All the main methods support password-protected 7z archives. In Keka, a password prompt appears automatically. In The Unarchiver, the same dialog appears when you double-click the file. With SammaPix online, a password field appears as soon as the tool detects the archive is encrypted. In Terminal, use the command: 7z e -p'YOURPASSWORD' archive.7z
What is the difference between 7z and RAR?
Both 7z and RAR are third-party compression formats that compress better than ZIP and support password protection. 7z is open-source (created by Igor Pavlov, published at 7-zip.org) while RAR is proprietary (owned by RARLAB). 7z generally compresses slightly better than RAR for most file types.
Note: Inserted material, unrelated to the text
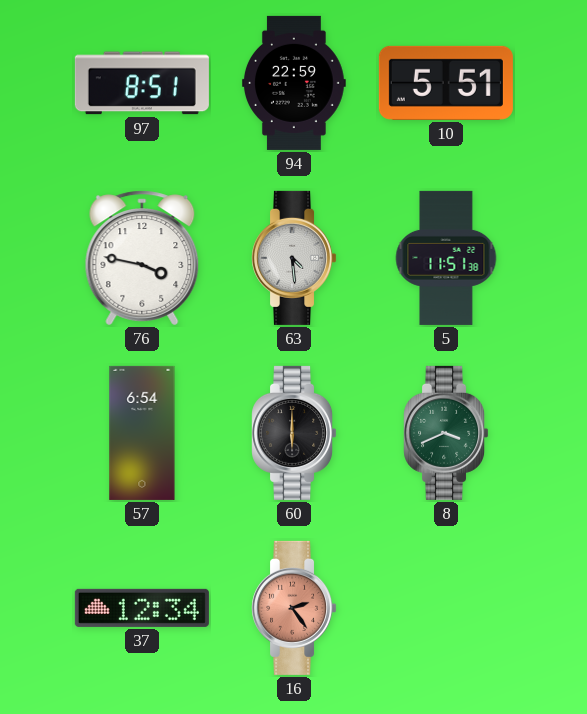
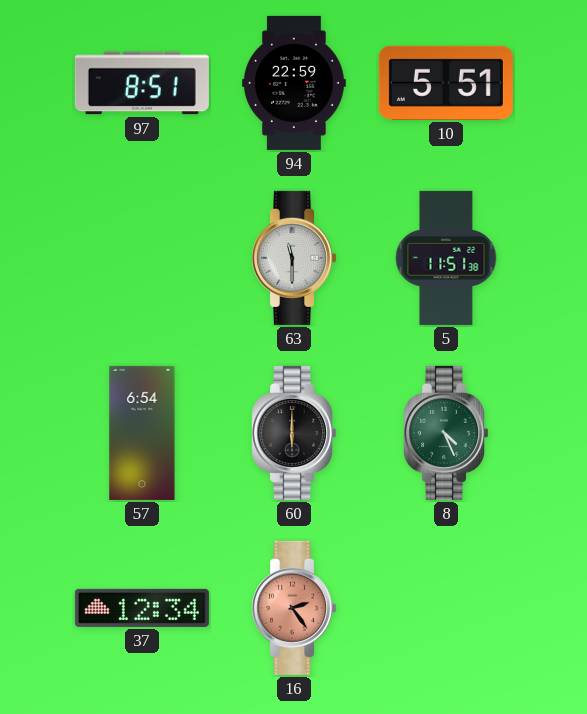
76: 3:47 -> none
63: 4:29 -> 11:30
8: 3:41 -> 4:26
Neither format is supported natively by macOS or Windows without extra software, though 7-Zip is free for Windows users while WinRAR requires a license for continued use.
How can I open a 7z file on Mac without installing any software?
Use SammaPix 7Z Opener at sammapix.com/tools/open-7z. It runs entirely in your browser using WebAssembly, so nothing is installed on your Mac. Open the page, drop your .7z file, and download the contents. It supports standard .7z archives and password-protected archives.
What are multi-volume 7z files (.7z.001, .7z.002)?
Multi-volume 7z archives are large archives that have been split across several files. You typically see them named archive.7z.001, archive.7z.002, and so on. To extract them, you need all parts in the same folder and should use a desktop app like Keka or open them in Terminal using the 7z command pointing to the first part. Browser-based tools, including SammaPix, currently do not support multi-volume 7z extraction.
Is Keka free?
Keka is free to download directly from keka.io. On the Mac App Store, it costs $3.99, and purchasing there is a way to support the developer. Both versions are functionally identical. Keka supports 7z, RAR, ZIP, tar.gz, tar.bz2, and many other archive formats, and it can also create archives in 7z, ZIP, and tar formats.